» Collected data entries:
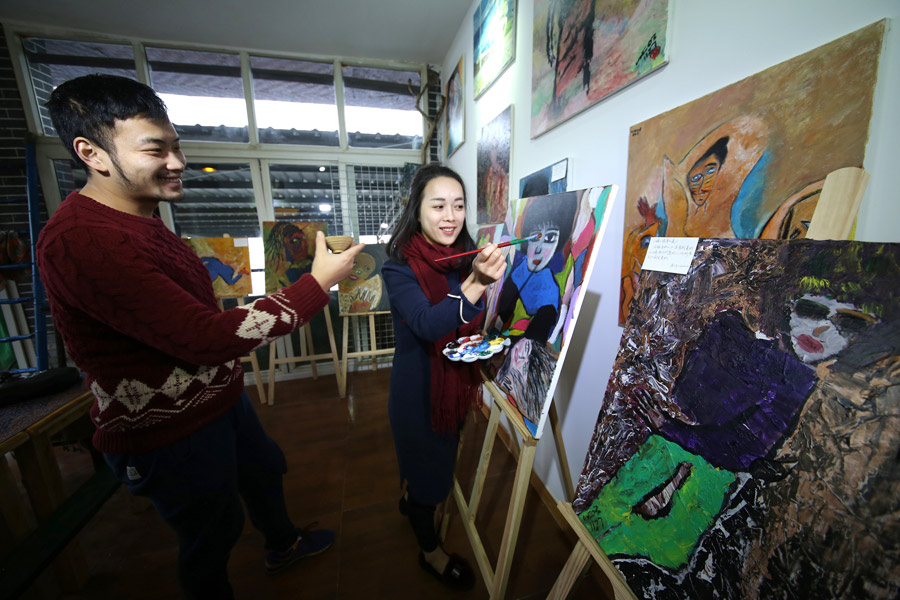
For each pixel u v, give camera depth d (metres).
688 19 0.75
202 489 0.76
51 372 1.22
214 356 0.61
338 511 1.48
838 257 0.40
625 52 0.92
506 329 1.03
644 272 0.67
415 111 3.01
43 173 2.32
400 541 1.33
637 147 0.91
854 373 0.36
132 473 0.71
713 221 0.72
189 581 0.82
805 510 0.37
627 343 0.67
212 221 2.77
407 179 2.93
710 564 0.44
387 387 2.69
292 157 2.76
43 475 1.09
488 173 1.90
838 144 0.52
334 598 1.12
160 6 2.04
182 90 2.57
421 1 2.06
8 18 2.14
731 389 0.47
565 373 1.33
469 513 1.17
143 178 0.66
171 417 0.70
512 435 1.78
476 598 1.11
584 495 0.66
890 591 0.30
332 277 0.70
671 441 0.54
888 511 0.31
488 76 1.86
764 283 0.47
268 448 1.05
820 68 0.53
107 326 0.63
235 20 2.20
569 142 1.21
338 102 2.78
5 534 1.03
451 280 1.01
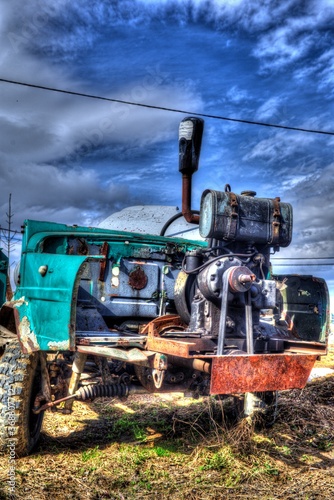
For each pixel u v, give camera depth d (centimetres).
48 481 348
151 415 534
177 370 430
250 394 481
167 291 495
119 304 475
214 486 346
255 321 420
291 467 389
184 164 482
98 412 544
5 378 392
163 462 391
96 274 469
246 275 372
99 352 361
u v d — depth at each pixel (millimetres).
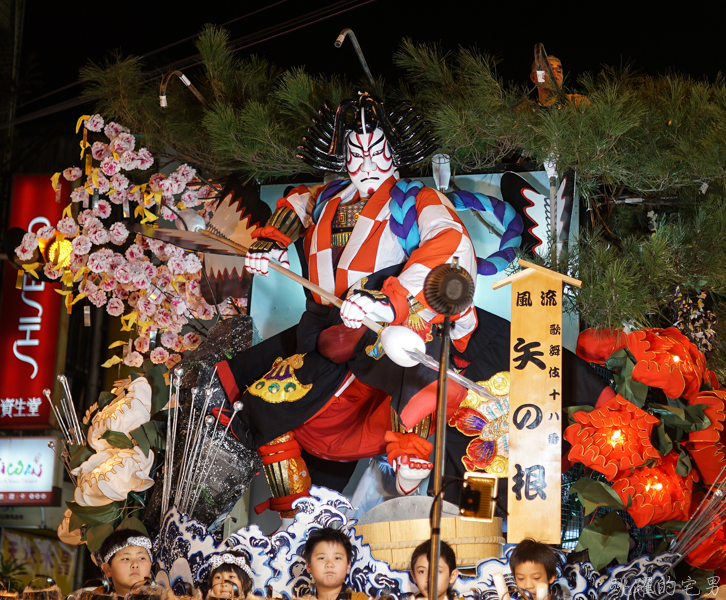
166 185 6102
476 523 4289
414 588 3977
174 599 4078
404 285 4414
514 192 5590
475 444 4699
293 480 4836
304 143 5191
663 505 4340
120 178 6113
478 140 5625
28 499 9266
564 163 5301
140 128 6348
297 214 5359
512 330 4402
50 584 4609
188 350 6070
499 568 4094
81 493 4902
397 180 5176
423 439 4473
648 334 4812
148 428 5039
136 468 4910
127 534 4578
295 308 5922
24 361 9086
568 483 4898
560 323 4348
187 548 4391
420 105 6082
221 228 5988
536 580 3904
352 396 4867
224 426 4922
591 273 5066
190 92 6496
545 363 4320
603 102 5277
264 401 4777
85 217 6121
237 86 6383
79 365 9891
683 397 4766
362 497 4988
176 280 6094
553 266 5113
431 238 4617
--
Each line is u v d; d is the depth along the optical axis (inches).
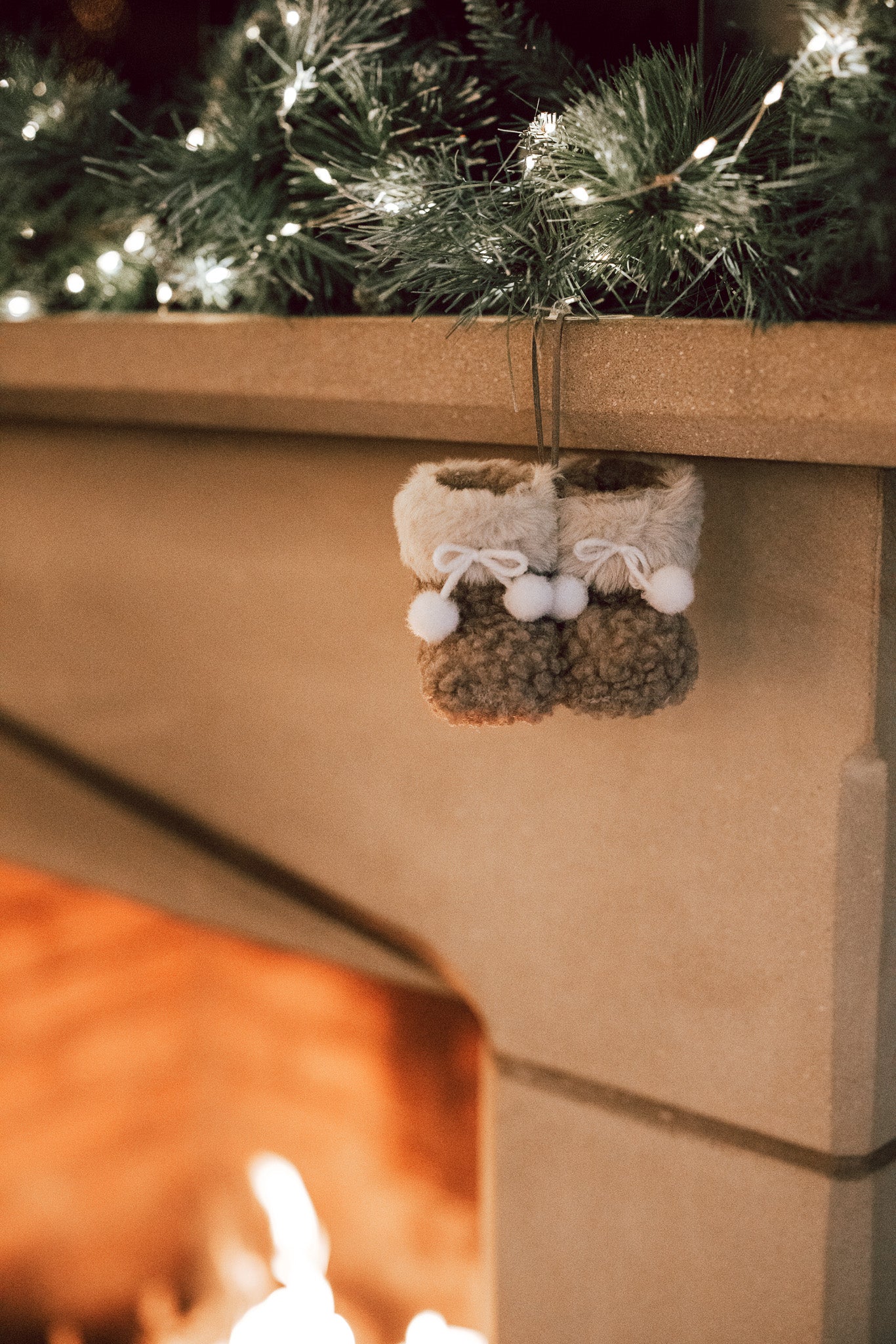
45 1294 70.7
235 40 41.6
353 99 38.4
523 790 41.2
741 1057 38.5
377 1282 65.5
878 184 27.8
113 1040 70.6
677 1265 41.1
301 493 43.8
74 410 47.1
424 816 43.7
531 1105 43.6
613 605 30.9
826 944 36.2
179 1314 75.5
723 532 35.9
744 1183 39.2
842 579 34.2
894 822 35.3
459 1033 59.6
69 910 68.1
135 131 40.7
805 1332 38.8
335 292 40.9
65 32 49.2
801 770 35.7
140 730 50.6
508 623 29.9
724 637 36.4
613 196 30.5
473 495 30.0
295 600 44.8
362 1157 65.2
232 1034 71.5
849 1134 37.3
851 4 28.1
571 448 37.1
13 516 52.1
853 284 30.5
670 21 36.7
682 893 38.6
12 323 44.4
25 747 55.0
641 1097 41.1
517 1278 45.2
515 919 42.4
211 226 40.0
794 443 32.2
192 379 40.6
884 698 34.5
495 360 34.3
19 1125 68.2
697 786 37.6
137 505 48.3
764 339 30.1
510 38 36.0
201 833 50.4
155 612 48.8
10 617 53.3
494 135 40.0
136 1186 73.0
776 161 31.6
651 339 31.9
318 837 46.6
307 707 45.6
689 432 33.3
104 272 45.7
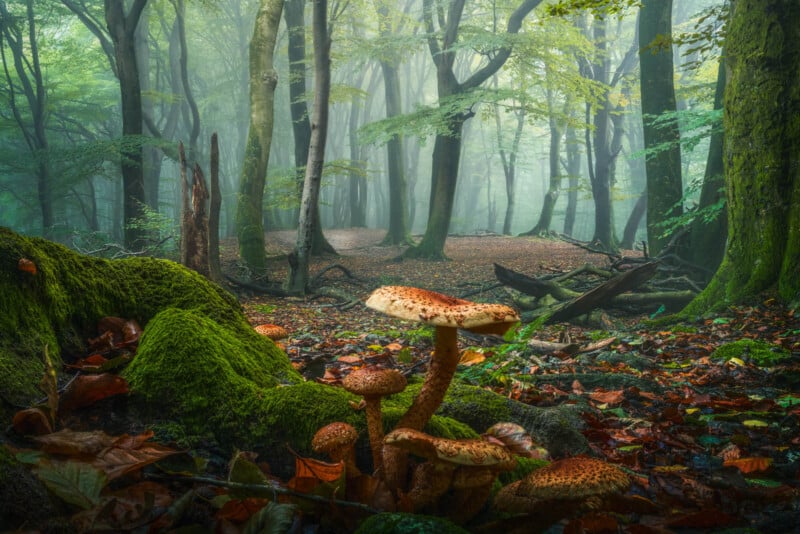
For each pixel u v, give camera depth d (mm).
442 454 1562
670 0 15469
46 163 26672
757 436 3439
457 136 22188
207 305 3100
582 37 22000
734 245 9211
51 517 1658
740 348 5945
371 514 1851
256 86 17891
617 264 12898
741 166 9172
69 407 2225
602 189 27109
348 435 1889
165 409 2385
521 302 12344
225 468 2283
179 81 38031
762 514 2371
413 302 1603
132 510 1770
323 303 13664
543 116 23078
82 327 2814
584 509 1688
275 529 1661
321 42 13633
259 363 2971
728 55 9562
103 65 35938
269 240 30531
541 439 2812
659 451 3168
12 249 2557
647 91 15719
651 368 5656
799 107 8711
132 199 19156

» Task brief: Out of the data above, set down the lines from the one with "269 240 30531" to the one with "132 199 19156", both included, exactly as written and with no additions.

» Answer space:
269 240 30531
541 439 2812
659 451 3168
12 249 2557
647 91 15719
651 368 5656
799 107 8711
132 199 19156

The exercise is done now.